I'm at a retreat center in the rural Midwest, with representatives of about 40 other organizations. As part of the retreat, we heard from an excellent provider of diversity training. He noted that most such trainings are actually counterproductive. They just make people feel defensive and uncomfortable. The session today emphasized the positive effects of having a more racially and ethnically diverse workforce--as a path to better products, lower turnover, and more satisfied clients.
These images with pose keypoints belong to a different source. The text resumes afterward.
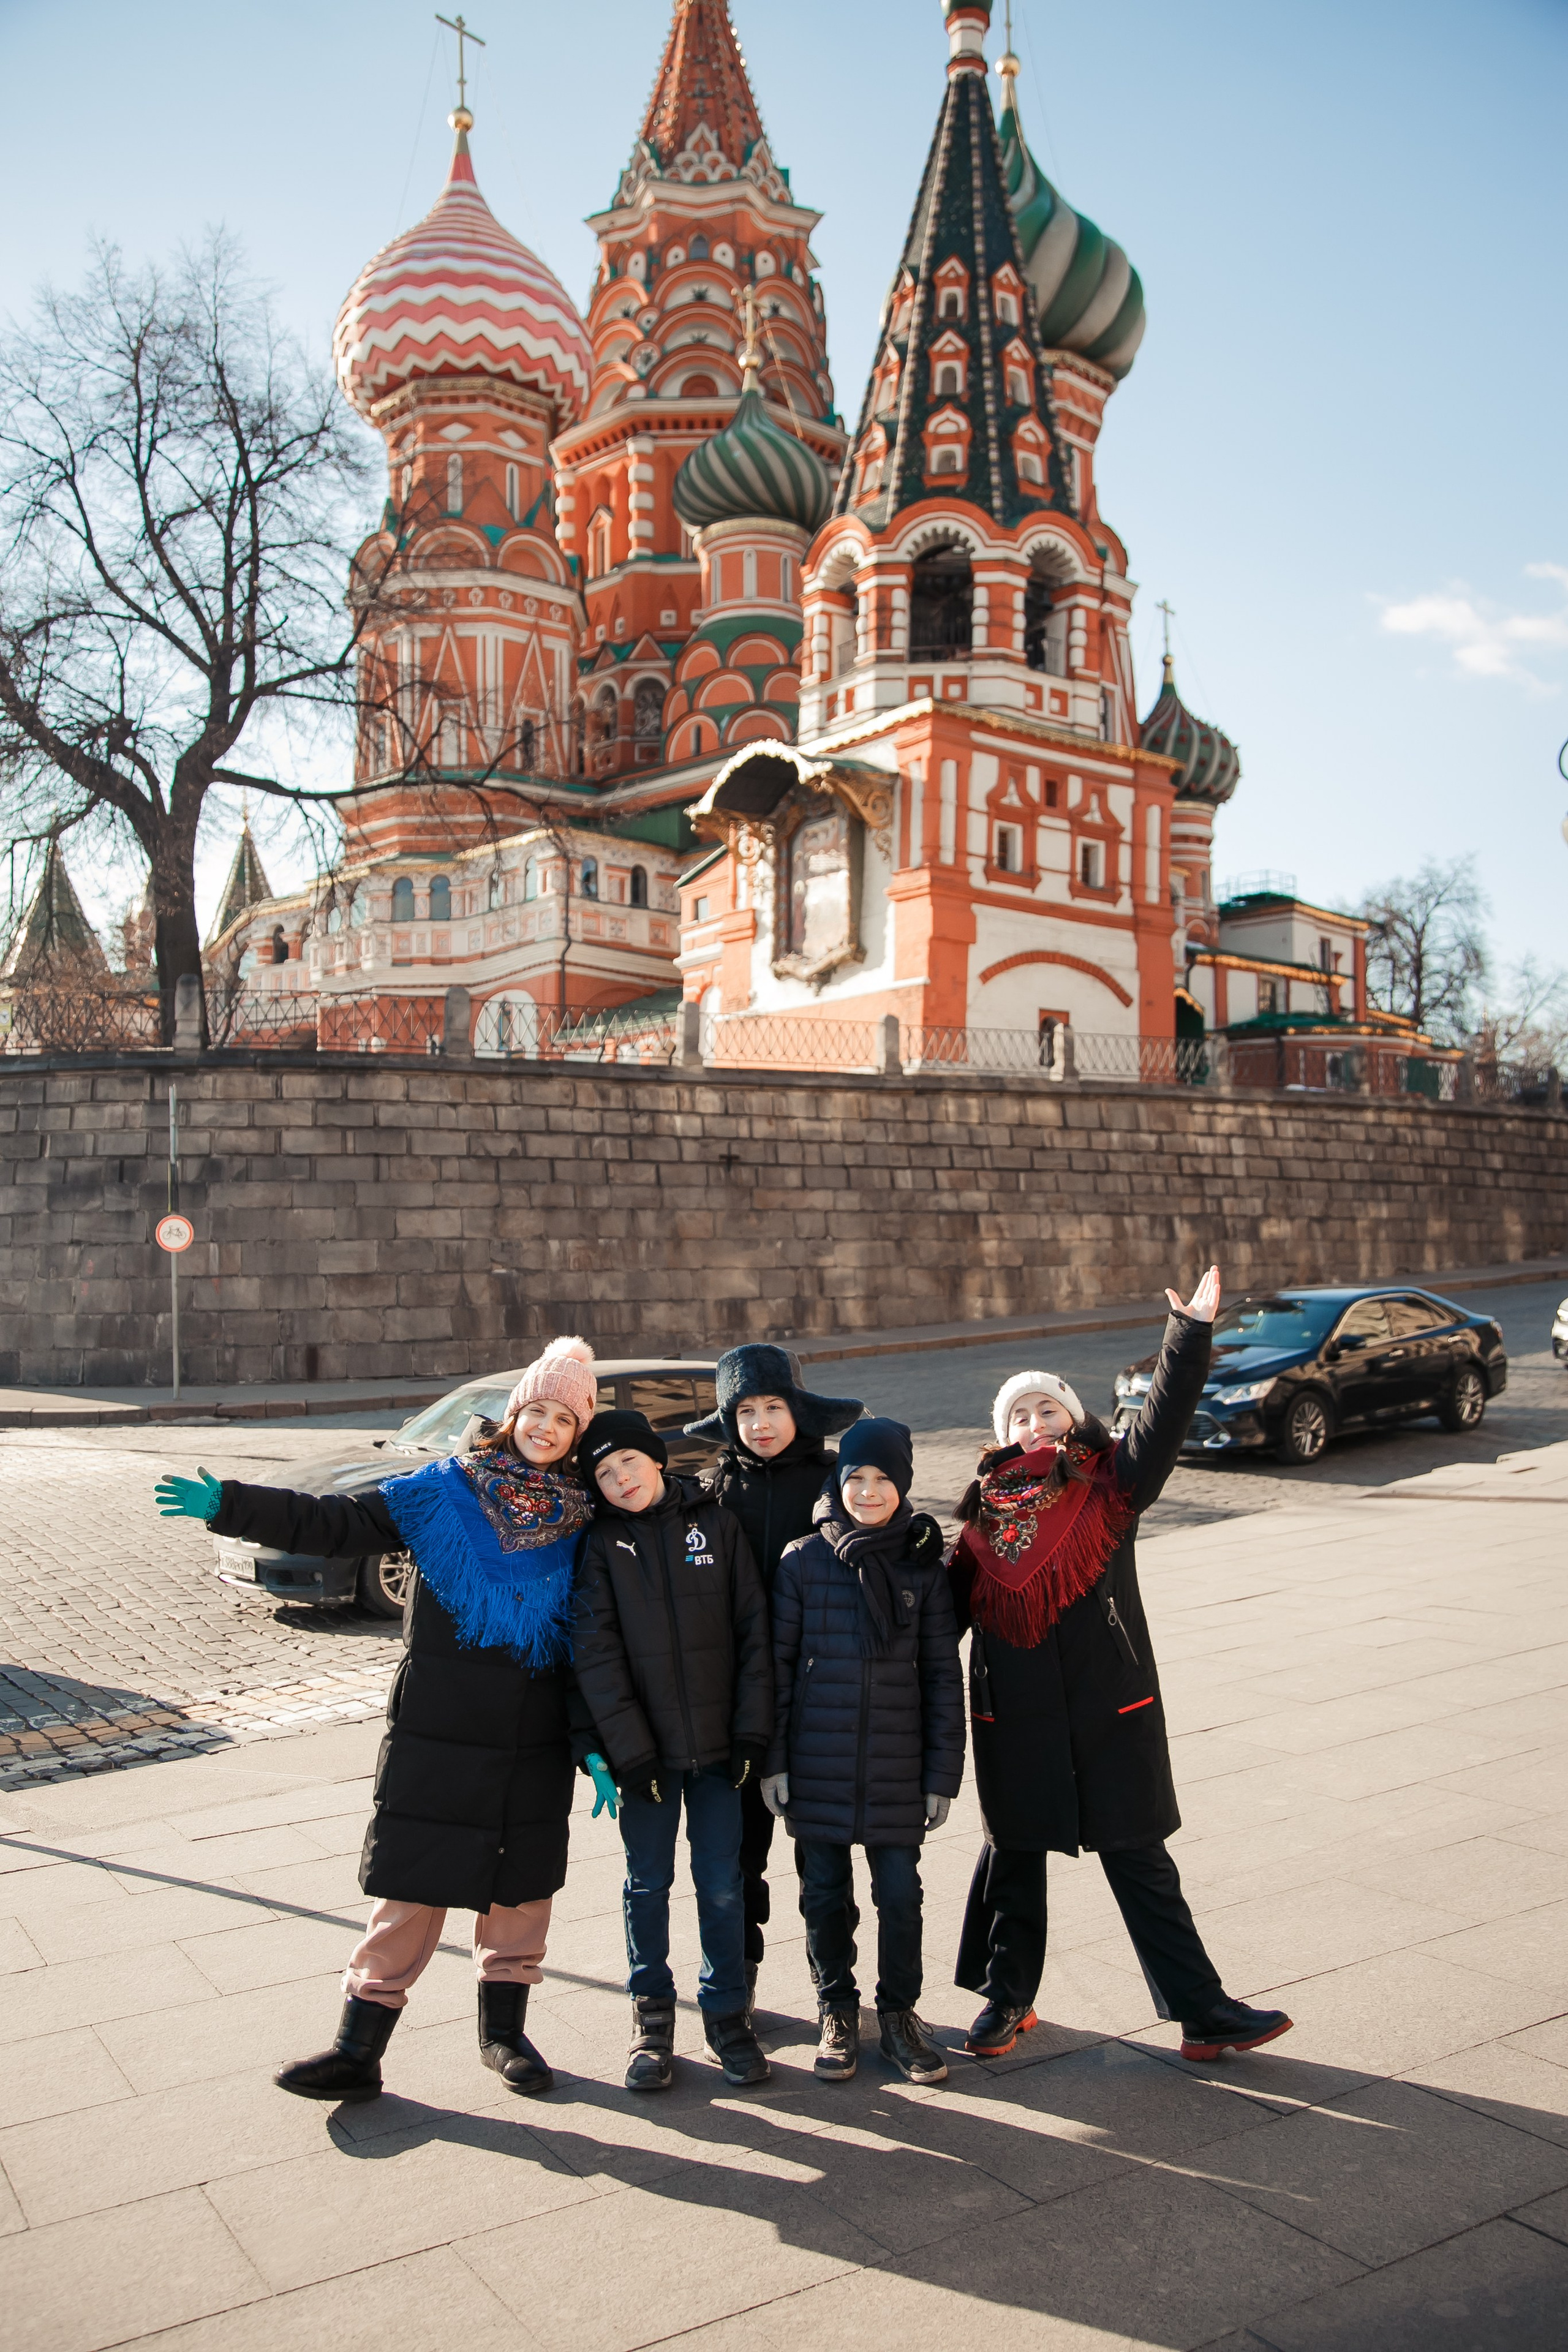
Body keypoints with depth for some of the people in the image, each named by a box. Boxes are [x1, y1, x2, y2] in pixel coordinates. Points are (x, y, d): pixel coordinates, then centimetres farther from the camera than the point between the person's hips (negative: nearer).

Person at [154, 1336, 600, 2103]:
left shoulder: (579, 1518, 3)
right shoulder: (443, 1492, -3)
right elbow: (333, 1523, -9)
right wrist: (230, 1505, -19)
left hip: (536, 1748, 2)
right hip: (436, 1738, -2)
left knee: (522, 1887, 13)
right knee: (409, 1891, 2)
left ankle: (504, 2029, 31)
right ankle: (358, 2049, 13)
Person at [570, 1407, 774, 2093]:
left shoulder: (715, 1523, 2)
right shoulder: (601, 1545, -1)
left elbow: (753, 1629, 1)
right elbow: (594, 1653, -7)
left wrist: (752, 1730, -4)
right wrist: (625, 1748, -13)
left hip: (718, 1744, 1)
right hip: (644, 1747, 0)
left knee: (722, 1884, 6)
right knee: (648, 1883, 10)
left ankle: (726, 2010, 23)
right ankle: (651, 2016, 26)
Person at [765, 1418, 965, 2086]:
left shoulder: (923, 1569, 0)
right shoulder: (804, 1561, -3)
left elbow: (943, 1676, 4)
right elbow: (776, 1663, 0)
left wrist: (944, 1772, 1)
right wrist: (771, 1759, -3)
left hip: (897, 1769, 0)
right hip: (817, 1764, 0)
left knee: (900, 1893, 4)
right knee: (826, 1893, 9)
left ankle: (899, 2013, 25)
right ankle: (836, 2012, 29)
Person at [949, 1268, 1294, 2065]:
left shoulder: (1109, 1487, -4)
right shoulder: (984, 1516, 2)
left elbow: (1165, 1418, -18)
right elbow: (950, 1608, 8)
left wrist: (1190, 1331, -28)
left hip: (1111, 1712, -2)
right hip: (1015, 1721, 2)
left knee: (1140, 1863, 8)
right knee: (1012, 1858, 16)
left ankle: (1201, 2010, 21)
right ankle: (1007, 1999, 36)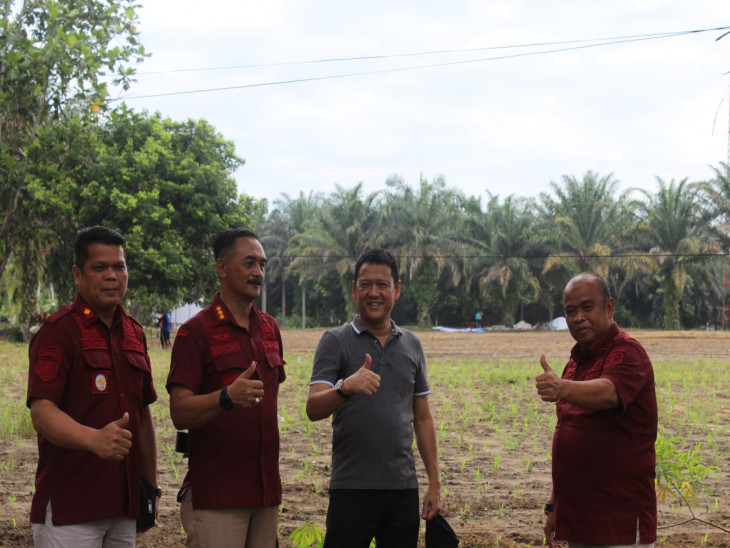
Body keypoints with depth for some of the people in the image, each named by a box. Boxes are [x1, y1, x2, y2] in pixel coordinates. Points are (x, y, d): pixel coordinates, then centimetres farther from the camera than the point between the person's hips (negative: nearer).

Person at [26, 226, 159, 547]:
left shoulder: (134, 334, 15)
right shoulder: (58, 331, -9)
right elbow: (42, 413, -19)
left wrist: (151, 485, 17)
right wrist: (94, 439, -36)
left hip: (123, 504, 7)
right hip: (69, 507, -7)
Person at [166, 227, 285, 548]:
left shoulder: (270, 329, 13)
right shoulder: (196, 331, -7)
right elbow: (179, 413, -15)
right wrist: (227, 397, -33)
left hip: (265, 490, 6)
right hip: (216, 494, -6)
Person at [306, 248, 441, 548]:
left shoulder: (412, 345, 12)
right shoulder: (336, 341, -1)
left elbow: (422, 418, 16)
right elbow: (313, 409, -12)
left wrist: (434, 483, 10)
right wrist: (345, 387, -33)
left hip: (403, 488, 4)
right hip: (352, 487, -4)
I agree that there's much to be gained by demonstrating the economic advantages of diversity to businesses (and the educational advantages of diversity to universities). At the very least, it reduces their sense that diversity would hurt their bottom line. But we do need to keep our eyes on the issue of "distributional justice." We must ask who gets valuable opportunities and--specifically--whether African Americans, Latinos, and Native Americans are getting fair shares. It's an empirical question whether we can achieve distributional justice by emphasizing the benefits of racial and ethnic diversity to organizations. That strategy has the great advantage of being persuasive and appealing to powerful institutions. But it's possible for firms and universities to buy "diverse" workforces without doing anything to address the disadvantages of being born in lower-income minority communities in the US. So I support arguing that diversity helps the bottom line, but only if that's fully true and it advances our fundamental moral objective, which is equality of opportunity.